* [Task]:
Copy out every line below word for word, leaving out the pictures.

[Lines from a dataset]
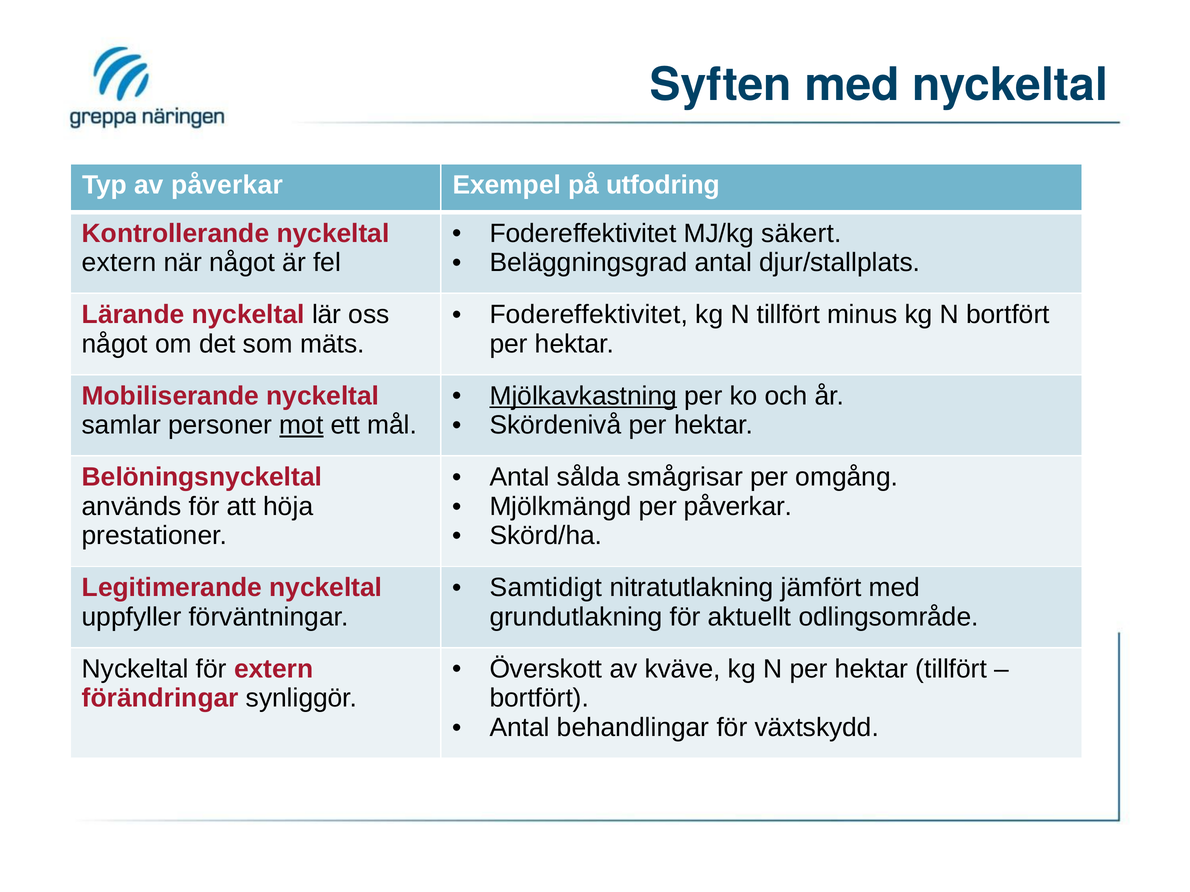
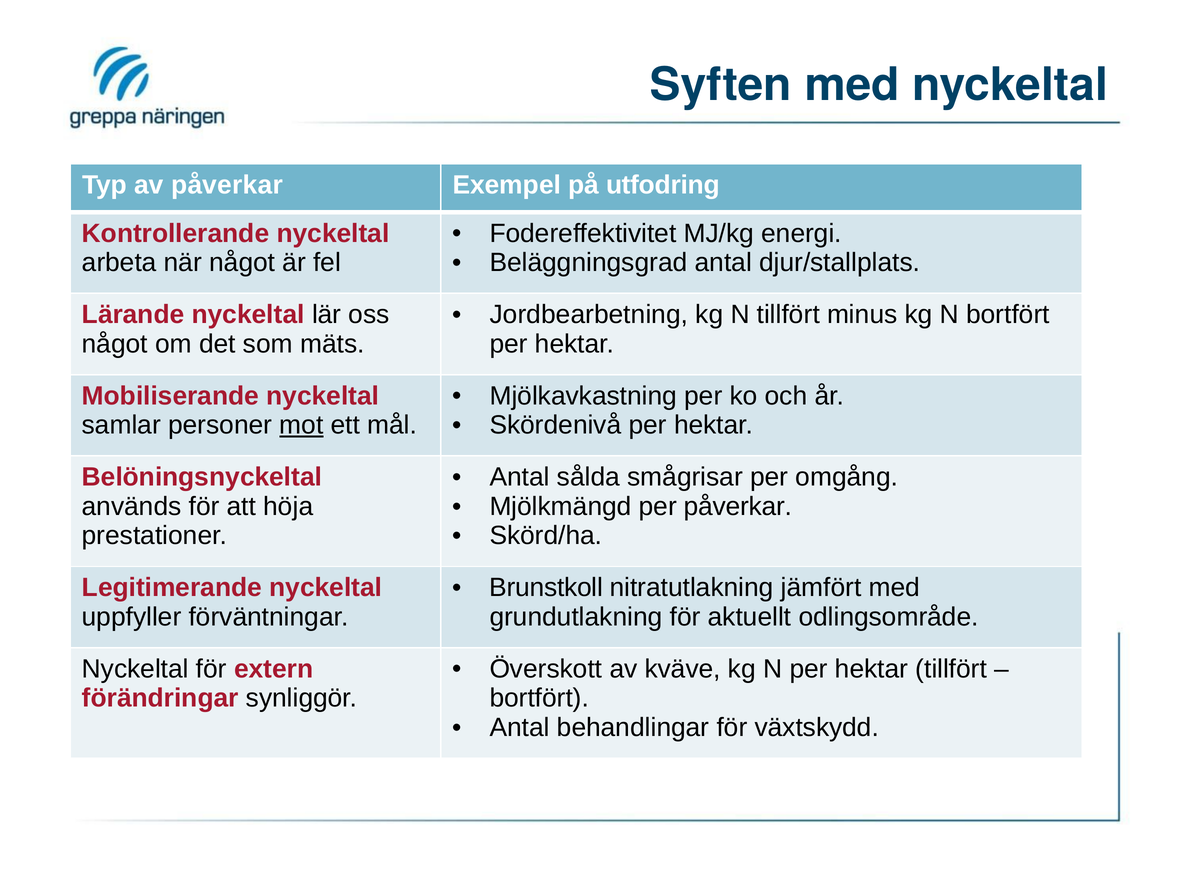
säkert: säkert -> energi
extern at (119, 263): extern -> arbeta
Fodereffektivitet at (589, 315): Fodereffektivitet -> Jordbearbetning
Mjölkavkastning underline: present -> none
Samtidigt: Samtidigt -> Brunstkoll
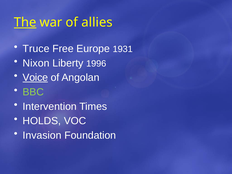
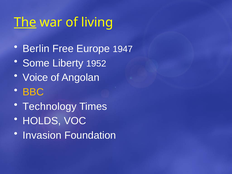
allies: allies -> living
Truce: Truce -> Berlin
1931: 1931 -> 1947
Nixon: Nixon -> Some
1996: 1996 -> 1952
Voice underline: present -> none
BBC colour: light green -> yellow
Intervention: Intervention -> Technology
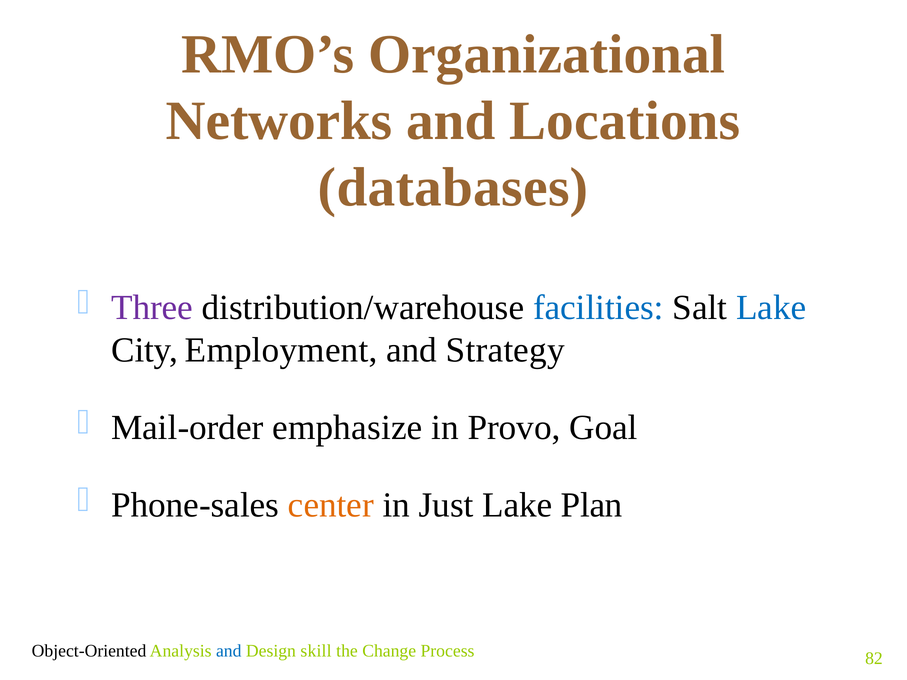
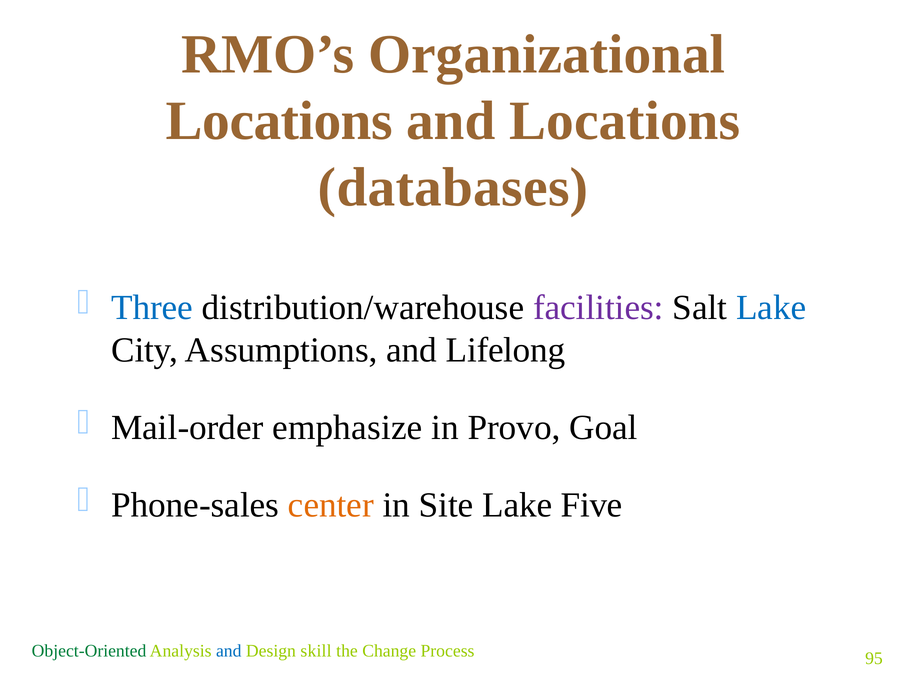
Networks at (279, 121): Networks -> Locations
Three colour: purple -> blue
facilities colour: blue -> purple
Employment: Employment -> Assumptions
Strategy: Strategy -> Lifelong
Just: Just -> Site
Plan: Plan -> Five
Object-Oriented colour: black -> green
82: 82 -> 95
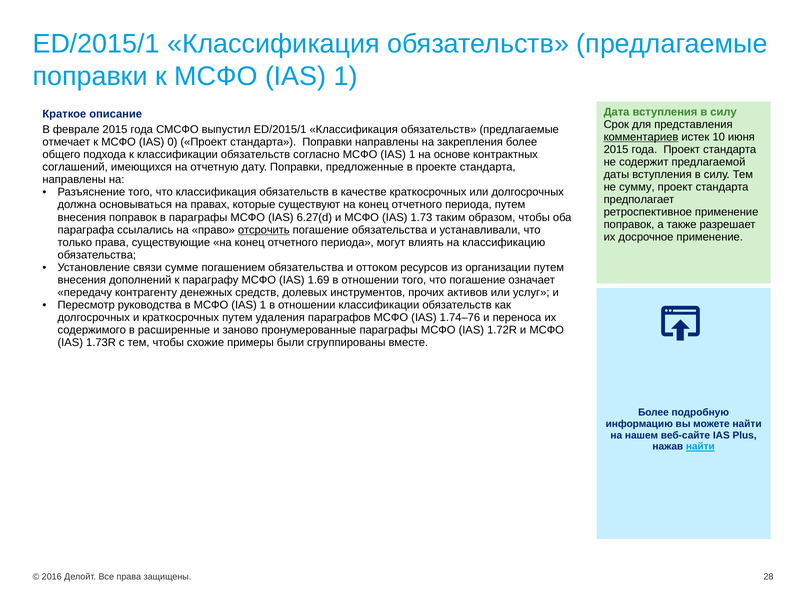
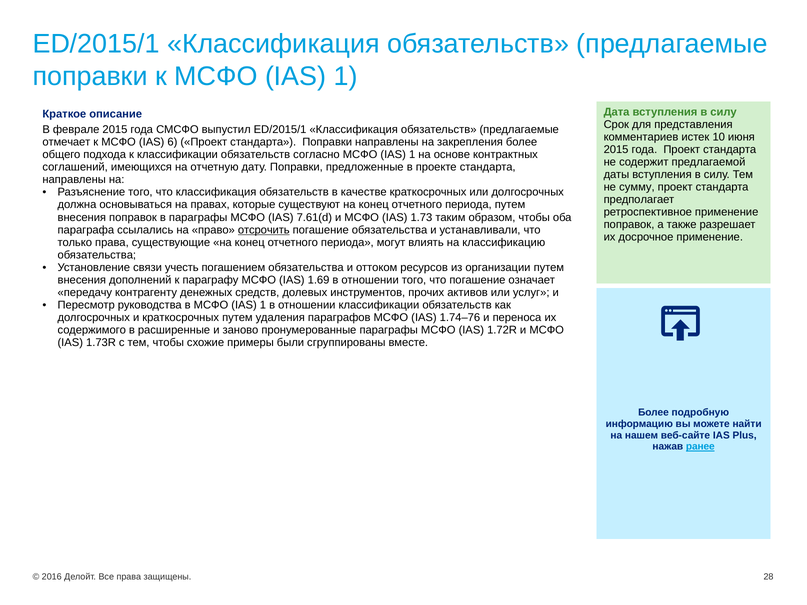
комментариев underline: present -> none
0: 0 -> 6
6.27(d: 6.27(d -> 7.61(d
сумме: сумме -> учесть
нажав найти: найти -> ранее
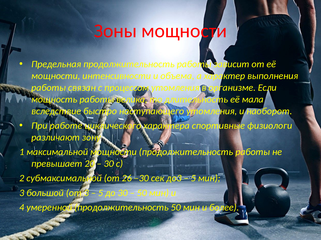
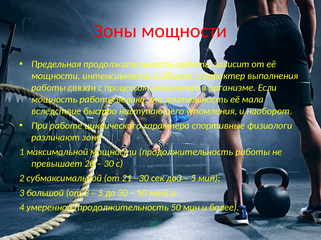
26: 26 -> 21
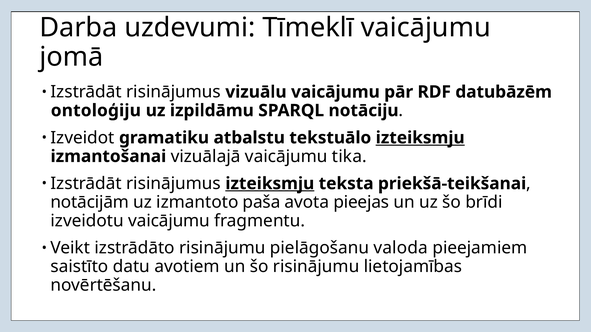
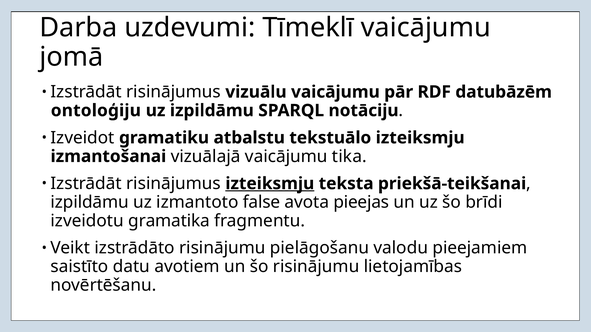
izteiksmju at (420, 138) underline: present -> none
notācijām at (90, 202): notācijām -> izpildāmu
paša: paša -> false
izveidotu vaicājumu: vaicājumu -> gramatika
valoda: valoda -> valodu
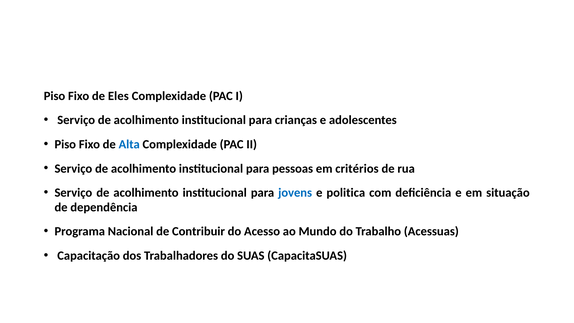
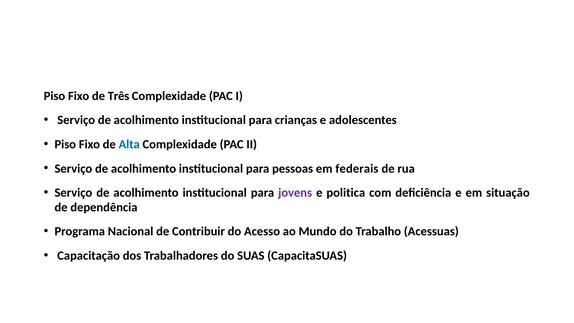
Eles: Eles -> Três
critérios: critérios -> federais
jovens colour: blue -> purple
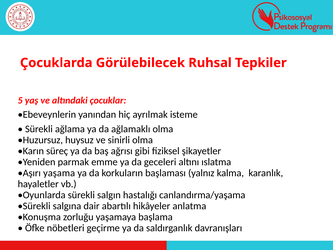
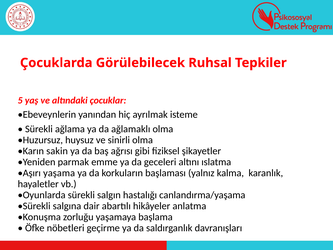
süreç: süreç -> sakin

* [Output of the exercise]:
säkert: säkert -> energi
extern at (119, 263): extern -> arbeta
Fodereffektivitet at (589, 315): Fodereffektivitet -> Jordbearbetning
Mjölkavkastning underline: present -> none
Samtidigt: Samtidigt -> Brunstkoll
allies: allies -> living
Truce: Truce -> Berlin
1931: 1931 -> 1947
Nixon: Nixon -> Some
1996: 1996 -> 1952
Voice underline: present -> none
BBC colour: light green -> yellow
Intervention: Intervention -> Technology
Networks at (279, 121): Networks -> Locations
Three colour: purple -> blue
facilities colour: blue -> purple
Employment: Employment -> Assumptions
Strategy: Strategy -> Lifelong
Just: Just -> Site
Plan: Plan -> Five
Object-Oriented colour: black -> green
82: 82 -> 95
комментариев underline: present -> none
0: 0 -> 6
6.27(d: 6.27(d -> 7.61(d
сумме: сумме -> учесть
нажав найти: найти -> ранее
26: 26 -> 21
izteiksmju at (420, 138) underline: present -> none
notācijām at (90, 202): notācijām -> izpildāmu
paša: paša -> false
izveidotu vaicājumu: vaicājumu -> gramatika
valoda: valoda -> valodu
Eles: Eles -> Três
critérios: critérios -> federais
jovens colour: blue -> purple
süreç: süreç -> sakin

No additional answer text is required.